Today, the spot where the Twin Towers once stood is the site of trees, waterfalls, lists of the names of those who died that day, and an enormous new tower. People from all over the country – indeed, all over the world – go there to pay their respects and remember. But it’s not where I’d go to reflect on where I was that morning and how I heard the news.

I have a friend who’s a Hiroshima survivor. Her book about that attack is called One Sunny Day – which is just what it was in Vermont on September 11th. I was at the computer when our daughter called and shouted, “Turn on your TV!” I remember the sun streaming in the living room windows when the second airliner smashed into the South tower. Then I knew.

I spend lots of time outdoors, so you’d think I’d look for “sacred ground” in the natural world, and mark this anniversary on a mountain top. But you’d be wrong.
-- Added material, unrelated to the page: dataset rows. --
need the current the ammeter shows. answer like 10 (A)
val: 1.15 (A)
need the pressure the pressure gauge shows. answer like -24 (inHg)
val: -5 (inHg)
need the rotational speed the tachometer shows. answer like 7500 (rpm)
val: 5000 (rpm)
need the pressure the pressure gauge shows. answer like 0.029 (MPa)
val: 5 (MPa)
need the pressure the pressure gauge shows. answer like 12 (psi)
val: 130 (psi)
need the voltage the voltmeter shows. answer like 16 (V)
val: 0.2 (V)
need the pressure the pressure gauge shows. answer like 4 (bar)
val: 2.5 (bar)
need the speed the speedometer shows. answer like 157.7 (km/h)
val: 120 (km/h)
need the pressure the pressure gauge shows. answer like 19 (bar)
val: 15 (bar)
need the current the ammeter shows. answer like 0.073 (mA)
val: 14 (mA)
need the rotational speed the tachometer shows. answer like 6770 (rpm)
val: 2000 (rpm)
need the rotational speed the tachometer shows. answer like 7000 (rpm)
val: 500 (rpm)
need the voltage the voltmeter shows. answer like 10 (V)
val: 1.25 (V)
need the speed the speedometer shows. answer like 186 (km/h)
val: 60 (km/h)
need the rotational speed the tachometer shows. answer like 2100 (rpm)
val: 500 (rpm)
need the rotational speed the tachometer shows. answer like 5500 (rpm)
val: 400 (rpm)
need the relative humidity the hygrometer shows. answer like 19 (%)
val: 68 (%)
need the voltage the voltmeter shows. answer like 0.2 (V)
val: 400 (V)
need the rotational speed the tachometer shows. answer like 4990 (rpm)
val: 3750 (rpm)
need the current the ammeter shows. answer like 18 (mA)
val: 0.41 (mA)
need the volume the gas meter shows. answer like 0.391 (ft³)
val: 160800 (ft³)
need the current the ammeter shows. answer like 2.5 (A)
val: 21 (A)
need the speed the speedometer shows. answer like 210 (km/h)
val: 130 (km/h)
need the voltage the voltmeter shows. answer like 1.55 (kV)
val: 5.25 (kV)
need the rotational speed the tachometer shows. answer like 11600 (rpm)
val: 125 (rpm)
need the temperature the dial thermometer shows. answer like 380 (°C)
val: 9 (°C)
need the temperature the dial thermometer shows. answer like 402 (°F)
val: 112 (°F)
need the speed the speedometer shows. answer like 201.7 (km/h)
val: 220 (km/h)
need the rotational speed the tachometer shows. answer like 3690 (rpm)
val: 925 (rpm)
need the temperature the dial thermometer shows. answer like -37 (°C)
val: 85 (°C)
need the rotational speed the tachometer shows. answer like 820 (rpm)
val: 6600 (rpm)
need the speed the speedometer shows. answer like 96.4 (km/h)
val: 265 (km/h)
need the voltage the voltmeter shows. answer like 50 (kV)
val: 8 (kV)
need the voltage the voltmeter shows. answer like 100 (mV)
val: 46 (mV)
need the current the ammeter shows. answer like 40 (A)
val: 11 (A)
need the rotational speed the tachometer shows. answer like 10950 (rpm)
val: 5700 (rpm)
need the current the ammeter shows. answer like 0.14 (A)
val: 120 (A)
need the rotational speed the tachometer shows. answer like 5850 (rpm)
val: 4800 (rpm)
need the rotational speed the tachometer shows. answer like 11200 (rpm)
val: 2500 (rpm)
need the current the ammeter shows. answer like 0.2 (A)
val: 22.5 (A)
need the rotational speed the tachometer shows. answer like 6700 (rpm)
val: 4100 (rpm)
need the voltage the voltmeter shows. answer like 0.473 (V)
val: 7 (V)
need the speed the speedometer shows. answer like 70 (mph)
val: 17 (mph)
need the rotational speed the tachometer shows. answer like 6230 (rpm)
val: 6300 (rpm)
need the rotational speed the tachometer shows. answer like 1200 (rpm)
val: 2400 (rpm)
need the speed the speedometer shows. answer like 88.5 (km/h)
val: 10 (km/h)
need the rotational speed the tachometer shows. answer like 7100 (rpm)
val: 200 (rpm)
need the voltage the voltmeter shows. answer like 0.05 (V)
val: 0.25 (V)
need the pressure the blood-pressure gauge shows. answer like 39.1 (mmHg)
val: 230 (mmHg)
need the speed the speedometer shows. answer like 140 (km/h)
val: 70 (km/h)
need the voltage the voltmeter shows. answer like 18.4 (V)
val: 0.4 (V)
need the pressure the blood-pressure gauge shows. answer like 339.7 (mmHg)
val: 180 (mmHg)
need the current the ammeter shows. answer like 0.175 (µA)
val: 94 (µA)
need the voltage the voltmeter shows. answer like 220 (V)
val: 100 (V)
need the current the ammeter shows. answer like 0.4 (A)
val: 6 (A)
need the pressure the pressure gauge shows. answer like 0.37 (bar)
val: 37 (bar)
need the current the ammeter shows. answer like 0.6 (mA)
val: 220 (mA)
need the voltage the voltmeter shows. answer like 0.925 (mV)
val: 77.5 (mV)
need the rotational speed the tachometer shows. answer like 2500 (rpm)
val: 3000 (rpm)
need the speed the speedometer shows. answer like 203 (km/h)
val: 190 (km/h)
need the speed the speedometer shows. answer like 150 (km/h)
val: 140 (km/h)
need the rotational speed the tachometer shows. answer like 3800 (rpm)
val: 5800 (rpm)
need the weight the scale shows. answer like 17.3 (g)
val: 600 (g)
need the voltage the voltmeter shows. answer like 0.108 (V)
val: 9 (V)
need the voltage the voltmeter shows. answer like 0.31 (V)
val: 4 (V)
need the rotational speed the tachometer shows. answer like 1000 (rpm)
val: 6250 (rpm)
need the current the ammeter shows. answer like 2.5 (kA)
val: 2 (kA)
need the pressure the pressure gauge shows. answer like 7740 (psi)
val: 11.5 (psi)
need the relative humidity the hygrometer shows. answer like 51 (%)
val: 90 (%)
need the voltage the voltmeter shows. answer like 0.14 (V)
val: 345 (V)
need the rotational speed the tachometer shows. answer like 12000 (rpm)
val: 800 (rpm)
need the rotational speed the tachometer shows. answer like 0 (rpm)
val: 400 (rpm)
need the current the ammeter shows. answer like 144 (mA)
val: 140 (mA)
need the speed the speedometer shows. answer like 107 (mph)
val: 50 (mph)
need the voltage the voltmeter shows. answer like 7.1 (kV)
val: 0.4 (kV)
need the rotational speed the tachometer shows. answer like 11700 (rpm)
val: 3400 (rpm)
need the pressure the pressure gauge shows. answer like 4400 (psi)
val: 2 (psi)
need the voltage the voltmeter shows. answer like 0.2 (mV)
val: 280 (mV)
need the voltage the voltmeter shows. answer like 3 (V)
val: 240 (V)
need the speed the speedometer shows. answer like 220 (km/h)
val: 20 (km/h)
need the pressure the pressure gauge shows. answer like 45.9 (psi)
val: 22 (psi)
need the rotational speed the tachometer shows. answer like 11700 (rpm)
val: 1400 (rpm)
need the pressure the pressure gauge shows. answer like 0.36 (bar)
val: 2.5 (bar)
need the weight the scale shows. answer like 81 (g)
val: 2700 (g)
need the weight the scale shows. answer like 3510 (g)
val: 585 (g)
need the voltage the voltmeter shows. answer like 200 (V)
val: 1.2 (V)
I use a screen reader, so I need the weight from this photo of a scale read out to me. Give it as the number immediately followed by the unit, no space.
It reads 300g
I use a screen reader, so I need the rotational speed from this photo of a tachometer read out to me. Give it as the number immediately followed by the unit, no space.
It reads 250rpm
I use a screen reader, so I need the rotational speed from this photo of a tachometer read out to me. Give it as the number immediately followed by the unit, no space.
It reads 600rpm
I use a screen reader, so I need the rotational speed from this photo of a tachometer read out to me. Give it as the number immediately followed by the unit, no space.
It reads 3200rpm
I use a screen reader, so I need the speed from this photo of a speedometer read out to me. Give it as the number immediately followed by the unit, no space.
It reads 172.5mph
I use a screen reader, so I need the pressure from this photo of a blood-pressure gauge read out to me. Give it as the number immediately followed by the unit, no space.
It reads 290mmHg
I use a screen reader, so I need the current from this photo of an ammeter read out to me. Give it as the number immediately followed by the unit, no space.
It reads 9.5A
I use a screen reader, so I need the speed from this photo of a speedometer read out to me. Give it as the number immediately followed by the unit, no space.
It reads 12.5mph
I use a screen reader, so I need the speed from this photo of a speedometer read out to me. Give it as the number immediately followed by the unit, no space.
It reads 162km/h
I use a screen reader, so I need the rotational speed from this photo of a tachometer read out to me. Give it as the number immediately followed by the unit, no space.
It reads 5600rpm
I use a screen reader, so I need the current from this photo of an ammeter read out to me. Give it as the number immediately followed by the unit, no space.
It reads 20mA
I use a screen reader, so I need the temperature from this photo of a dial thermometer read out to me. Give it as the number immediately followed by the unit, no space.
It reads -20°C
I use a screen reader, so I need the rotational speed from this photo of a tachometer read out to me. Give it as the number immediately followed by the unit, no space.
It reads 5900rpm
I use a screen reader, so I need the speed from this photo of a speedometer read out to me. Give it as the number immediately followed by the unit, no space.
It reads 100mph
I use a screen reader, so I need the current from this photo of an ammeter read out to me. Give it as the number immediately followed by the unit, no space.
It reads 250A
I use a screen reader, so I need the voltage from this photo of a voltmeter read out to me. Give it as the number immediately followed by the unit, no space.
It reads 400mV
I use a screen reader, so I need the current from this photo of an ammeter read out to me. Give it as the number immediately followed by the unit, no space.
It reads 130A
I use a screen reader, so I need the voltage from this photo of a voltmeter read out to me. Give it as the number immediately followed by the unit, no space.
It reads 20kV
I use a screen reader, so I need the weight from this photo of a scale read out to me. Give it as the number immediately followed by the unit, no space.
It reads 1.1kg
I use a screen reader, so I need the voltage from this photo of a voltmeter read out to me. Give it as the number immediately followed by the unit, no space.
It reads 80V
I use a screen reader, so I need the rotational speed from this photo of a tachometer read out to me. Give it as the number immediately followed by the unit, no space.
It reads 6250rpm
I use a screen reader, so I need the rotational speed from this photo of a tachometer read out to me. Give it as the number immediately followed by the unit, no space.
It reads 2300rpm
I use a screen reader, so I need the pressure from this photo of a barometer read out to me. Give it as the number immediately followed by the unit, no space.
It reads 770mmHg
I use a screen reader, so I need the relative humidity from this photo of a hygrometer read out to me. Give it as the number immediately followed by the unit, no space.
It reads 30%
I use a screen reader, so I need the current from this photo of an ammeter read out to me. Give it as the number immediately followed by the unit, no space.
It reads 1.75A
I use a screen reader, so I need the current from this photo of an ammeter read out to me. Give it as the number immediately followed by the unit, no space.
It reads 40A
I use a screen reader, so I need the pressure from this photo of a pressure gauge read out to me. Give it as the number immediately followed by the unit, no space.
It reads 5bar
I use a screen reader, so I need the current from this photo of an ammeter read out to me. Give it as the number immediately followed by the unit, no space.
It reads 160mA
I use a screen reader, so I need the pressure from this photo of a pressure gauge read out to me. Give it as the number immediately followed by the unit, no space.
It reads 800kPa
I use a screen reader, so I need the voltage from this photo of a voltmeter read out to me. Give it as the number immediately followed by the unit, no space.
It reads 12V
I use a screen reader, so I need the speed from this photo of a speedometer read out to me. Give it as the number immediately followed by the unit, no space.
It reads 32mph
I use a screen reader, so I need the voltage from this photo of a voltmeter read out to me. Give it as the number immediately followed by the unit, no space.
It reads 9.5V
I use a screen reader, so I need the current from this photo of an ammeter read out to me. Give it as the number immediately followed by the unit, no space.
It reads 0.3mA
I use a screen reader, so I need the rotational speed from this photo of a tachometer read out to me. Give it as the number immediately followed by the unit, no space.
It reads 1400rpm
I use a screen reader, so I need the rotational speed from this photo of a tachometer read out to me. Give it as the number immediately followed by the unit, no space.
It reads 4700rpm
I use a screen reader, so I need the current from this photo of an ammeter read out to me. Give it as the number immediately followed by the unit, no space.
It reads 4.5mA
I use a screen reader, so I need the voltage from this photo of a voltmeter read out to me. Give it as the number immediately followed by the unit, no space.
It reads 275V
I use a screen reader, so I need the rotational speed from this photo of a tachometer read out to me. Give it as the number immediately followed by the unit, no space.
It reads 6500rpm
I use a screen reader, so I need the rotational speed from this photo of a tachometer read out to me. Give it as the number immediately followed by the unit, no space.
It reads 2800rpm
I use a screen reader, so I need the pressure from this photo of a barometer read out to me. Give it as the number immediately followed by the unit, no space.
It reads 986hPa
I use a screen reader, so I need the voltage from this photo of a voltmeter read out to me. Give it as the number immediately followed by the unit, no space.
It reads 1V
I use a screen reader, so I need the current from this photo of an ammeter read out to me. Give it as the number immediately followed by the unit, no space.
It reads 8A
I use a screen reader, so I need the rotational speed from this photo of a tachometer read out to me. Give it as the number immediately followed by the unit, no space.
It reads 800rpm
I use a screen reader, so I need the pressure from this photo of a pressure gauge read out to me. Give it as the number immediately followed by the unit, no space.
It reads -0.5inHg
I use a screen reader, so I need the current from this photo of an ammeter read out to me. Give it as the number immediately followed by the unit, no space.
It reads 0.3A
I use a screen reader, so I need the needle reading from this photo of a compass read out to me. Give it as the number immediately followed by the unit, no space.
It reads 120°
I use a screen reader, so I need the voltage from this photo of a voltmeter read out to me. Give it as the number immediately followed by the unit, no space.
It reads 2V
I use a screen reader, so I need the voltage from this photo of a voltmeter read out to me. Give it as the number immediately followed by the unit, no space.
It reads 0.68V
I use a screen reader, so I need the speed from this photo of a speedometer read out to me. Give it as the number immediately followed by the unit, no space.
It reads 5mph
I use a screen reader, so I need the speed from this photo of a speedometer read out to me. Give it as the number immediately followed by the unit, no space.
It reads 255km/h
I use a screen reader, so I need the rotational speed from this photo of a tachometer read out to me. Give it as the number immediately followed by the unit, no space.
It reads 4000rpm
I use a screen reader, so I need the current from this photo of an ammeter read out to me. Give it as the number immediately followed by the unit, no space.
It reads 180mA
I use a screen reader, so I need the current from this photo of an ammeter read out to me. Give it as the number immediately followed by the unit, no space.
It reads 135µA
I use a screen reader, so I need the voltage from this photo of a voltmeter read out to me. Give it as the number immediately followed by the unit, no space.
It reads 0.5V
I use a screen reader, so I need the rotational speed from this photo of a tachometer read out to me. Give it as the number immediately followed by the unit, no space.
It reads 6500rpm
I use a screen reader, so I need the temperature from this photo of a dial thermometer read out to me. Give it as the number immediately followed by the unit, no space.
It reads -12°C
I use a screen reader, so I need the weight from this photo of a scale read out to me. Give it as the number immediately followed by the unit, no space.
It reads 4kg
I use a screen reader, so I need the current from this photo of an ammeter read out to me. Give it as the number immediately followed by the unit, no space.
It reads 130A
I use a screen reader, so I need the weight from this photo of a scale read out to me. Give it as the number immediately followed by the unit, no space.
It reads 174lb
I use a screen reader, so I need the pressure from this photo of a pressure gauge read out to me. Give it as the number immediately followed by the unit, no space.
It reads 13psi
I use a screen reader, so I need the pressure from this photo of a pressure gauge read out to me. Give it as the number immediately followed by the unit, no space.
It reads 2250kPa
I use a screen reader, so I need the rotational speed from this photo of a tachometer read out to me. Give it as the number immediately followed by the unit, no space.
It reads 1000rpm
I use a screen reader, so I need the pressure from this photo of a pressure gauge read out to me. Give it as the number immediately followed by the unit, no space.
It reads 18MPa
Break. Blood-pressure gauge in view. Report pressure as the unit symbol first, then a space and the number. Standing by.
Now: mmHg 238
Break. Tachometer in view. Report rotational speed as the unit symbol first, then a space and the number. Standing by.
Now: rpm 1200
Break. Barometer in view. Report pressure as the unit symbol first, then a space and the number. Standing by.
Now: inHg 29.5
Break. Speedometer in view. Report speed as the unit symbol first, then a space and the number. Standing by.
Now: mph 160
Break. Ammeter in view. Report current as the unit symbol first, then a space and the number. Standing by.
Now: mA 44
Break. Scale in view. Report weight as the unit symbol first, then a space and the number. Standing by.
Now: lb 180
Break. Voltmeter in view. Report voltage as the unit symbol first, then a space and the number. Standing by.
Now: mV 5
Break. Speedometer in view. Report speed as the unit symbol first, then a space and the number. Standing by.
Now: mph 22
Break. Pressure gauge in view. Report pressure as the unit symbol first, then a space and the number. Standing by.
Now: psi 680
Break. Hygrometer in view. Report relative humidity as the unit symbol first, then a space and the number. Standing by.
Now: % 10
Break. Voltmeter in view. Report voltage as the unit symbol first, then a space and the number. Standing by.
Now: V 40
Americans are largely convinced ours is a “Christian nation” that follows the teachings of “The Prince of Peace.” They mistrust what they perceive as the “militaristic Islamic faith” that inspired the attack. But I dare say few of them have ever opened a Quran, or even seen one.

So instead of seeking “sacred ground” today, I think I’ll aim for “neutral ground,” and spend some time trying to better understand a culture and religion so unlike – and yet like – my own.

Perhaps I’ll even risk hoping that somehow we’ll find a way to avoid another armed conflict in the Middle East.

This is Willem Lange in East Montpelier, and I gotta get back to work.